Il suffit donc de détourner le débat par le battage médiatique, brasser l’émotion, et tout le monde s’y engouffrera, résumant le débat par des formules lapidaires ineptes que l’on prend pour des analyses. Ce faisant, on garde l’essentiel : le contrôle des richesses naturelles de ces pays dont on rabâchera encore à satiété qu’ils sont les «pays les plus pauvres du monde».

Un ami Gabonais de Montréal, docteur en biologie de l’université de Franche-Comté en France, a l’habitude de se poser la question, pour s’en étonner, de savoir comme il a été possible de pratiquer le trafic des Africains pendant des siècles sans provoquer de soulèvement spectaculaire. Notre génération s’en indigne.

La République Centrafricaine vient de nous fournir, pour la énième fois, la réponse: les gens voyaient bien ce qui se passait et étaient indignés.

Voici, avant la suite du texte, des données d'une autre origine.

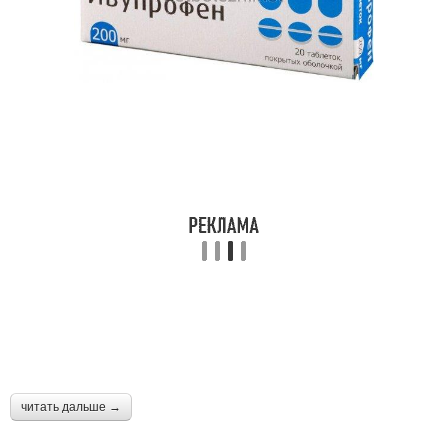
читать дальше →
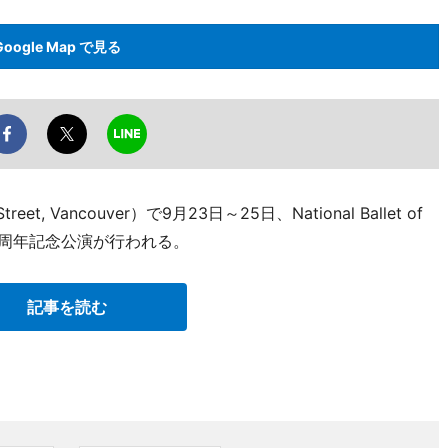
Google Map で見る
t, Vancouver）で9月23日～25日、National Ballet of
0周年記念公演が行われる。
記事を読む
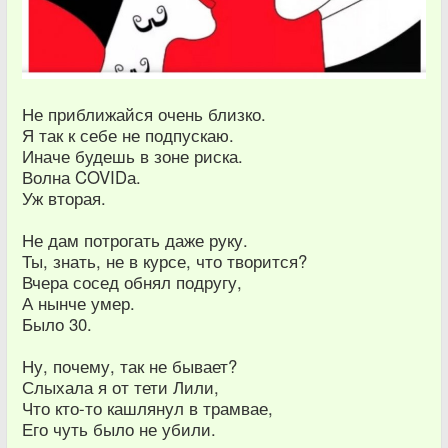
Не приближайся очень близко.
Я так к себе не подпускаю.
Иначе будешь в зоне риска.
Волна COVIDа.
Уж вторая.
Не дам потрогать даже руку.
Ты, знать, не в курсе, что творится?
Вчера сосед обнял подругу,
А нынче умер.
Было 30.
Ну, почему, так не бывает?
Слыхала я от тети Лили,
Что кто-то кашлянул в трамвае,
Его чуть было не убили.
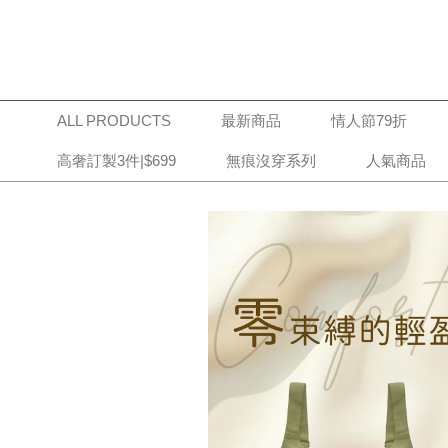
ALL PRODUCTS
最新商品
情人節79折
高奢訂製3件|$699
無痕沒穿系列
人氣商品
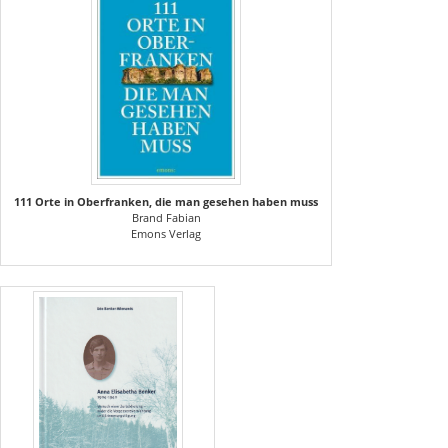
111 Orte in Oberfranken, die man gesehen haben muss
Brand Fabian
Emons Verlag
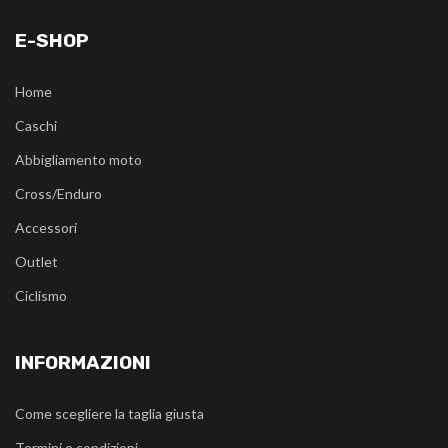
E-SHOP
Home
Caschi
Abbigliamento moto
Cross/Enduro
Accessori
Outlet
Ciclismo
INFORMAZIONI
Come scegliere la taglia giusta
Termini e condizioni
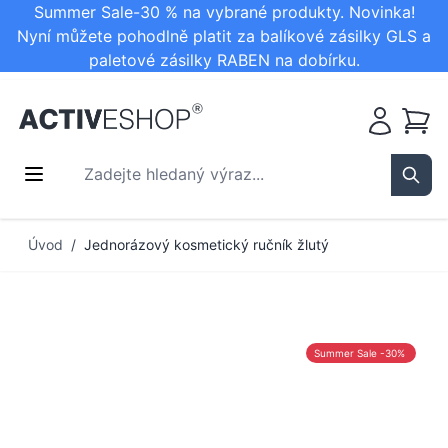
Summer Sale-30 % na vybrané produkty. Novinka!
Nyní můžete pohodlně platit za balíkové zásilky GLS a
paletové zásilky RABEN na dobírku.
Košík
Zadejte hledaný výraz...
Sear
Přejít na obsah
Úvod
/
Jednorázový kosmetický ručník žlutý
Summer Sale -30%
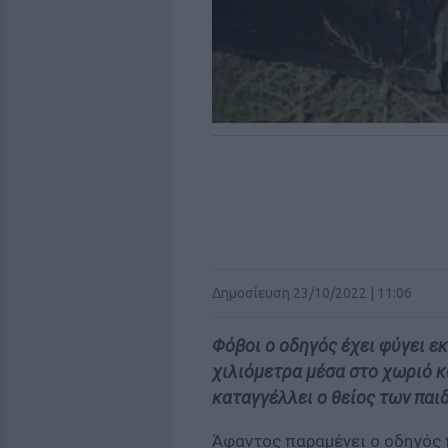
Δημοσίευση 23/10/2022 | 11:06
Φόβοι ο οδηγός έχει φύγει εκ
χιλιόμετρα μέσα στο χωριό κα
καταγγέλλει ο θείος των παι
Άφαντος παραμένει ο οδηγός π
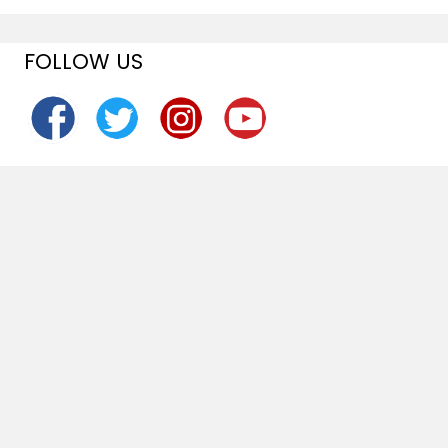
FOLLOW US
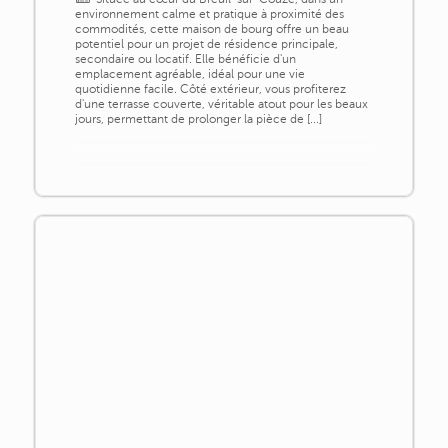
environnement calme et pratique à proximité des
commodités, cette maison de bourg offre un beau
potentiel pour un projet de résidence principale,
secondaire ou locatif. Elle bénéficie d'un
emplacement agréable, idéal pour une vie
quotidienne facile. Côté extérieur, vous profiterez
d'une terrasse couverte, véritable atout pour les beaux
jours, permettant de prolonger la pièce de [...]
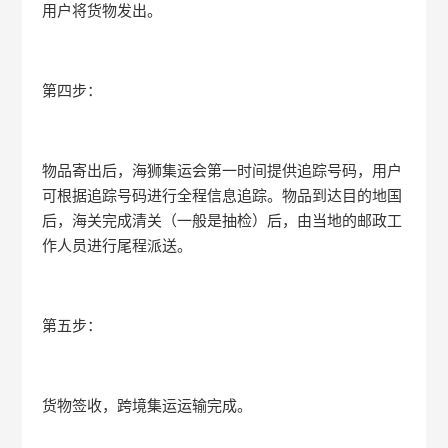
用户将货物发出。
第四步：
物品寄出后，海狮集运会第一时间提供追踪号码，用户
可根据追踪号码进行全程信息追踪。物品到达目的地国
后，海关完成清关（一般是抽检）后，由当地的邮政工
作人员进行尾程派送。
第五步：
货物签收，跨境集运运输完成。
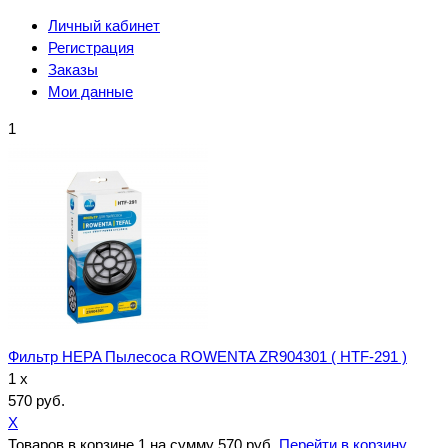
Личный кабинет
Регистрация
Заказы
Мои данные
1
Фильтр HEPA Пылесоса ROWENTA ZR904301 ( HTF-291 )
1 x
570 руб.
X
Товаров в корзине
1
на сумму
570 руб.
Перейти в корзину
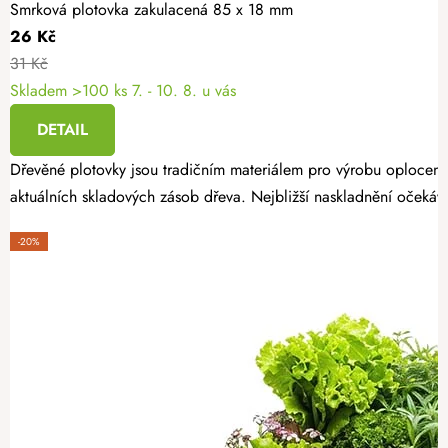
Smrková plotovka zakulacená 85 x 18 mm
26 Kč
31 Kč
Skladem >100 ks
7. - 10. 8. u vás
DETAIL
Dřevěné plotovky jsou tradičním materiálem pro výrobu oplocení
aktuálních skladových zásob dřeva. Nejbližší naskladnění očekáv
-20%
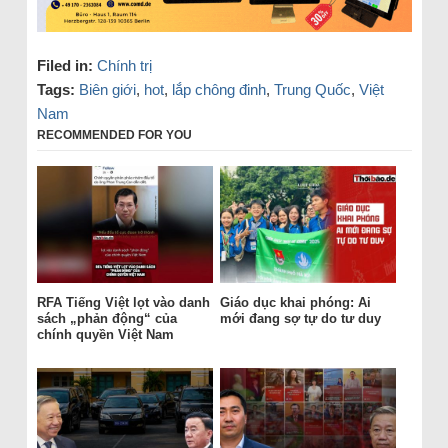
Filed in:
Chính trị
Tags:
Biên giới
,
hot
,
lắp chông đinh
,
Trung Quốc
,
Việt
Nam
RECOMMENDED FOR YOU
RFA Tiếng Việt lọt vào danh
Giáo dục khai phóng: Ai
sách „phản động“ của
mới đang sợ tự do tư duy
chính quyền Việt Nam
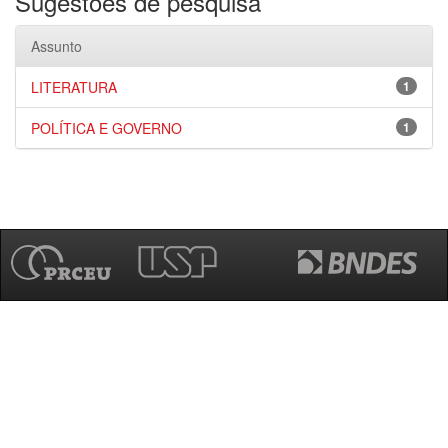
Sugestões de pesquisa
Assunto
LITERATURA
1
POLÍTICA E GOVERNO
1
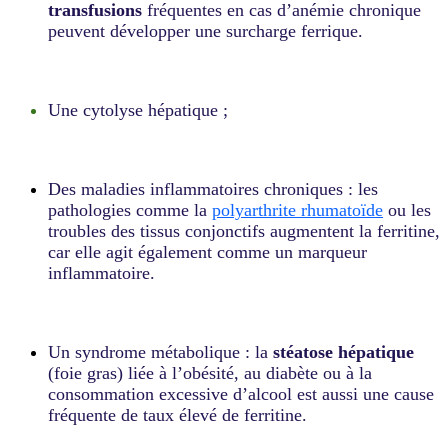
transfusions
fréquentes en cas d’anémie chronique
peuvent développer une surcharge ferrique.
Une cytolyse hépatique ;
Des maladies inflammatoires chroniques : les
pathologies comme la
polyarthrite rhumatoïde
ou les
troubles des tissus conjonctifs augmentent la ferritine,
car elle agit également comme un marqueur
inflammatoire.
Un syndrome métabolique : la
stéatose hépatique
(foie gras) liée à l’obésité, au diabète ou à la
consommation excessive d’alcool est aussi une cause
fréquente de taux élevé de ferritine.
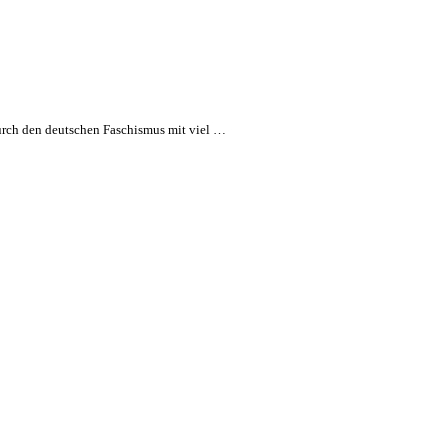
durch den deutschen Faschismus mit viel …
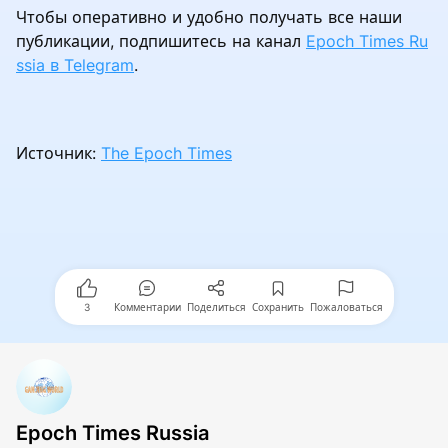
Чтобы оперативно и удобно получать все наши
публикации, подпишитесь на канал
Epoch Times Ru
ssia в Telegram
.
Источник:
The Epoch Times
3
Комментарии
Поделиться
Сохранить
Пожаловаться
Epoch Times Russia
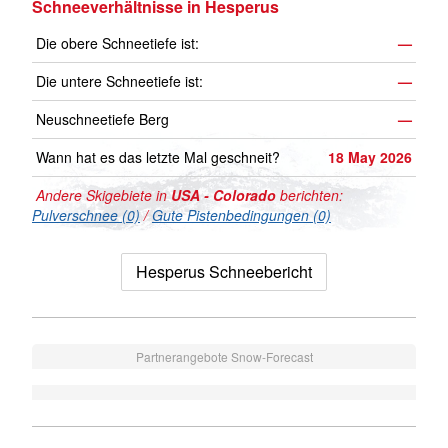
Schneeverhältnisse in Hesperus
Die obere Schneetiefe ist:
—
Die untere Schneetiefe ist:
—
Neuschneetiefe Berg
—
Wann hat es das letzte Mal geschneit?
18 May 2026
Andere Skigebiete in
USA - Colorado
berichten:
Pulverschnee (0)
/
Gute Pistenbedingungen (0)
Hesperus Schneebericht
Partnerangebote Snow-Forecast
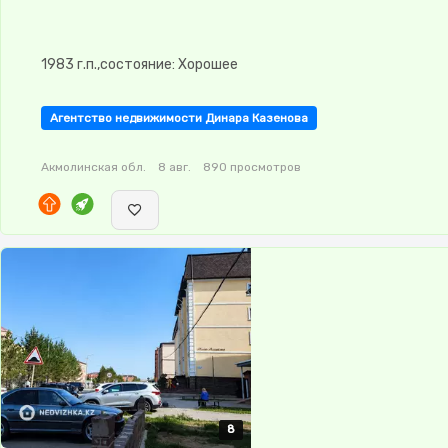
1983 г.п.,состояние: Хорошее
Агентство недвижимости Динара Казенова
Акмолинская обл.
8 авг.
890 просмотров
8
8
8
8
8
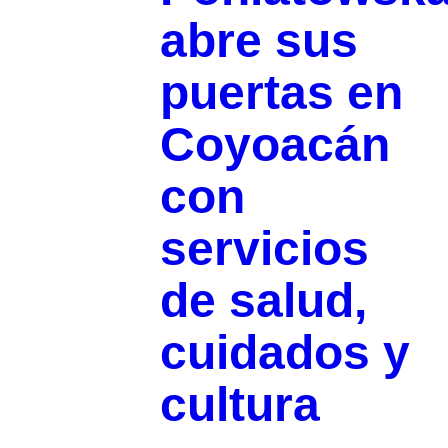
abre sus
puertas en
Coyoacán
con
servicios
de salud,
cuidados y
cultura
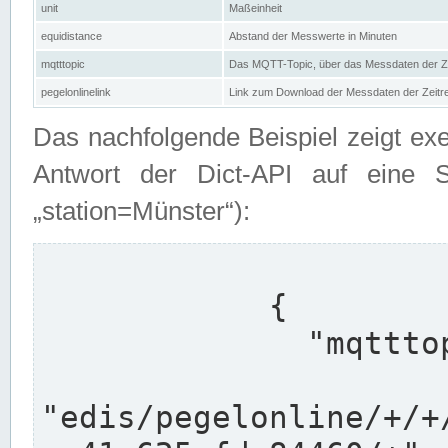
unit
Maßeinheit
equidistance
Abstand der Messwerte in Minuten
mqtttopic
Das MQTT-Topic, über das Messdaten der Ze
pegelonlinelink
Link zum Download der Messdaten der Zeit
Das nachfolgende Beispiel zeigt ex
Antwort der Dict-API auf eine 
„station=Münster“):
            {

              "mqtttopics": [

"edis/pegelonline/+/+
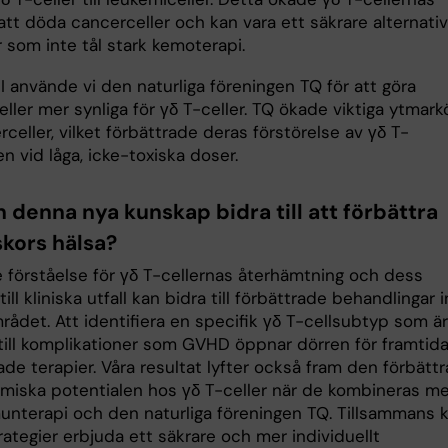
tt döda cancerceller och kan vara ett säkrare alternativ
 som inte tål stark kemoterapi.
III använde vi den naturliga föreningen TQ för att göra
ller mer synliga för γδ T-celler. TQ ökade viktiga ytmark
celler, vilket förbättrade deras förstörelse av γδ T-
en vid låga, icke-toxiska doser.
 denna nya kunskap bidra till att förbättra
kors hälsa?
e förståelse för γδ T-cellernas återhämtning och dess
till kliniska utfall kan bidra till förbättrade behandlingar
ådet. Att identifiera en specifik γδ T-cellsubtyp som är
till komplikationer som GVHD öppnar dörren för framtid
ade terapier. Våra resultat lyfter också fram den förbätt
emiska potentialen hos γδ T-celler när de kombineras m
nterapi och den naturliga föreningen TQ. Tillsammans 
ategier erbjuda ett säkrare och mer individuellt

Mais, rusés et expérimentés, les États européens esclavagistes organisaient périodiquement la diversion par des changements d’homme de paille détestés, embarquant ainsi l’attention vers l’accessoire.

Les générations qui vont nous succéder ne comprendront jamais, à leur tour, à quel point notre génération a été d’autant plus stupide qu’elle a été trompée pendant des décennies par une seule puissance prédatrice.